How to load data from .txt?

I understand this is a basic question that must be answered somewhere in the documentation, but after an hour of searching I still don’t see how to create a model with data loaded from a .txt file. I want to run a simple autocorrelation plot with PyMC3, and have a .txt / .csv that stores the data. What is the simplest way to create a PyMC3-callable object with this data?

Many thanks in advance.

By data do you mean observed data that you can assign to a random variable, or do you just want to store the results of the trace given by pymc3.sample?

In both cases, you can use the standard pickle package that comes in Python. To store any object to a file you use pickle.dump and to load them back you use pickle.load.

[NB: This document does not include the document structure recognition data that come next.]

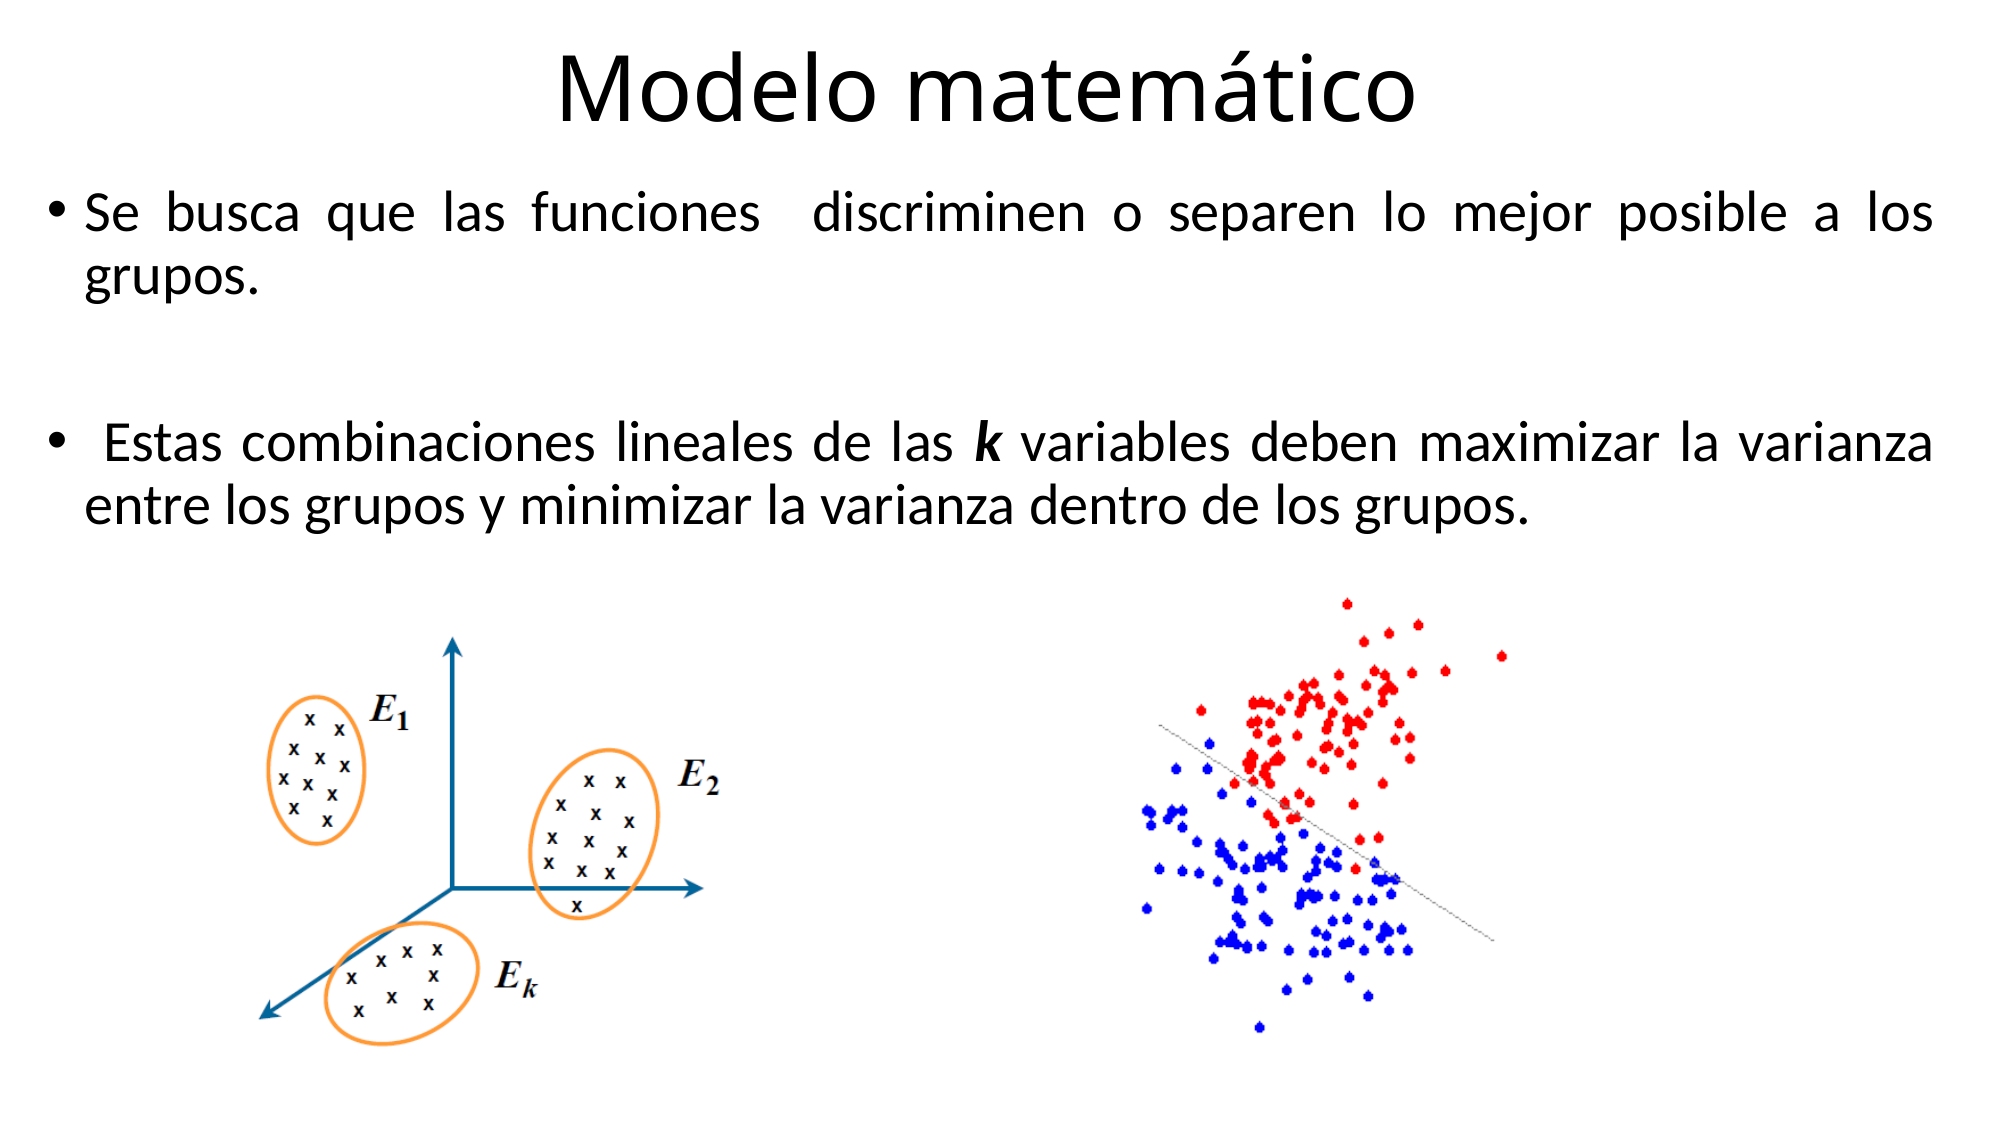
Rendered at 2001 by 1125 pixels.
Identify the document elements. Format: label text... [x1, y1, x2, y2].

picture [1088, 577, 1564, 1069]
picture [252, 598, 746, 1048]
title Modelo matemático [104, 7, 1870, 177]
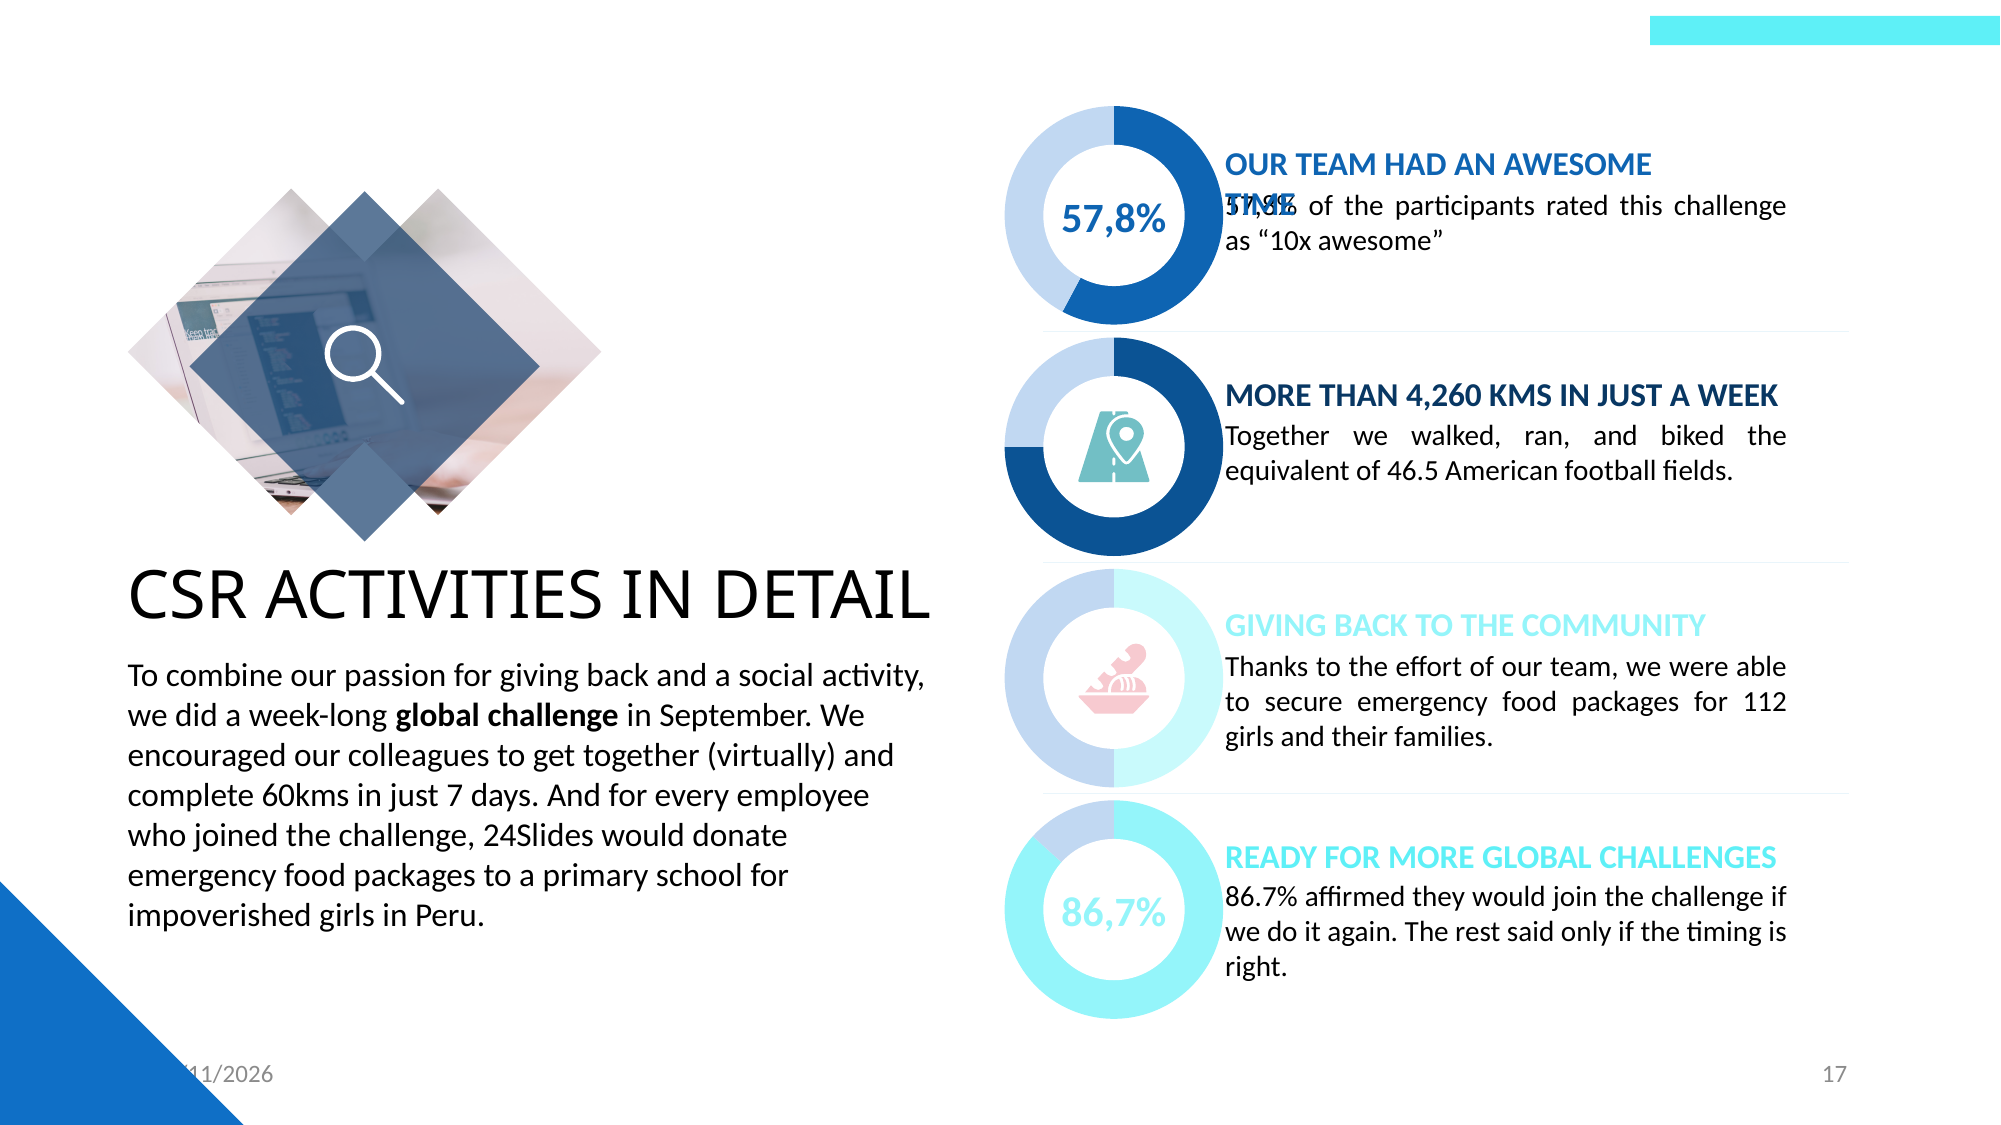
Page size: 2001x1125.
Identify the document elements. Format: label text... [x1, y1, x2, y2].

chart [977, 564, 1251, 792]
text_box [1078, 642, 1150, 714]
text_box CSR ACTIVITIES IN DETAIL [127, 552, 937, 633]
chart [977, 795, 1251, 1024]
chart [977, 332, 1251, 561]
text_box [1649, 15, 2000, 46]
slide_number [137, 1042, 588, 1103]
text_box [1251, 372, 1788, 487]
chart [977, 101, 1251, 330]
slide_number 17 [1412, 1042, 1863, 1103]
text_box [1251, 835, 2000, 984]
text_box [127, 188, 602, 542]
text_box [0, 879, 246, 1125]
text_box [1251, 142, 1788, 258]
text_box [1251, 602, 1788, 754]
text_box To combine our passion for giving back and a social activity, we did a week-long global challenge in September. We encouraged our colleagues to get together (virtually) and complete 60kms in just 7 days. And for every employee who joined the challenge, 24Slides would donate emergency food packages to a primary school for impoverished girls in Peru. [127, 653, 934, 934]
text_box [1078, 411, 1150, 483]
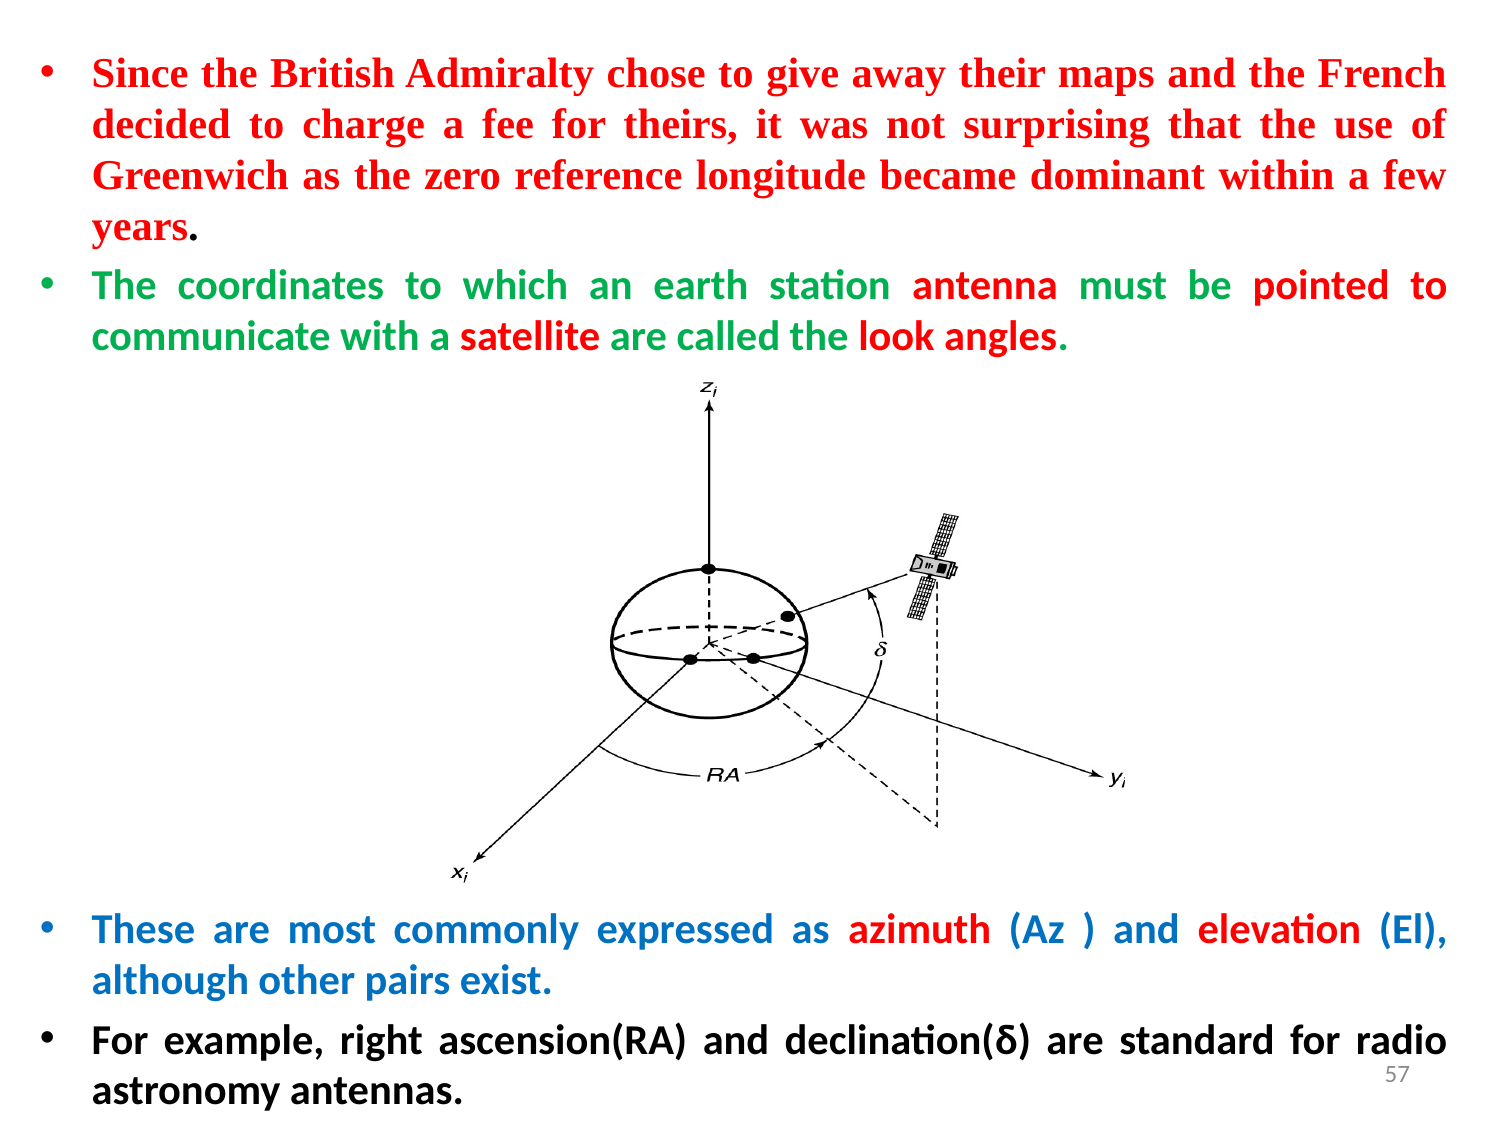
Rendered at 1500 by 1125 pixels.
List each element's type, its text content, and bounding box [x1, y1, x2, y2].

text_box [449, 374, 1125, 888]
list Since the British Admiralty chose to give away their maps and the French decided to charge a fee for theirs, it was not surprising that the use of Greenwich as the zero reference longitude became dominant within a few years. The coordinates to which an earth station antenna must be pointed to communicate with a satellite are called the look angles. These are most commonly expressed as azimuth (Az ) and elevation (El), although other pairs exist. For example, right ascension(RA) and declination(δ) are standard for radio astronomy antennas. [24, 37, 1463, 1125]
slide_number 57 [1074, 1042, 1425, 1103]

To my understanding pymc3.sample requires some model built into PyMC3, so that would not be what I want. I simply want to call the function pymc3.plots.autocorrplot, in which the first parameter is trace, the result of a PyMC3 MCMC run. I already have the data from the MCMC stored in a .txt. How would I pickle.load the data so as to be able to call pymc3.plots.autocorrplot ?

Thanks again for your time.

Two things:

  1. We have moved all the plotting functionality to arviz in the master branch, so autocorrplot will now be able to handle instances of xarray.DataArray. Maybe @colcarroll can give you some hints on how to load the data properly from a txt file onto a DataArray.
  2. For the old autocorrplot, you need to build a MultiTrace instance from reading the data in the txt file. In my opinion, the easiest way is to create a new pymc3.backends.NDArray trace instance, then use the setup to say how many draws and chains there are, and finally, iterate over your data and use record to add it to the trace. The functionality put in place for loading and saving the trace instances stores much more information than just the points in each chain, so there are custom save_trace and load_trace (or save and load) methods for each backend, and you should use those (or just pickle.dump(trace)) instead of saving the points into a txt file yourself.

I would have to see the format of the text file to help you load it. Can you turn whatever is in the .txt into one or more numpy arrays? That would go a long way to computing autocorrelations.

I have no problem loading the .txt as a one-dimensional numpy array. In hindsight, I should have obviously phrased the problem as saying that I simply want to compute the autocorrelation of such an array.

Oh, then az.autocorr will do it (documentation).

az.autocorr(np.random.randn(100).cumsum())
# array([ 1.        ,  0.97315099,  0.941736  ,  0.91007784,  0.88133291, ... 

Thanks. Was I correct in my guess that there is no simple way of doing it with PyMC3?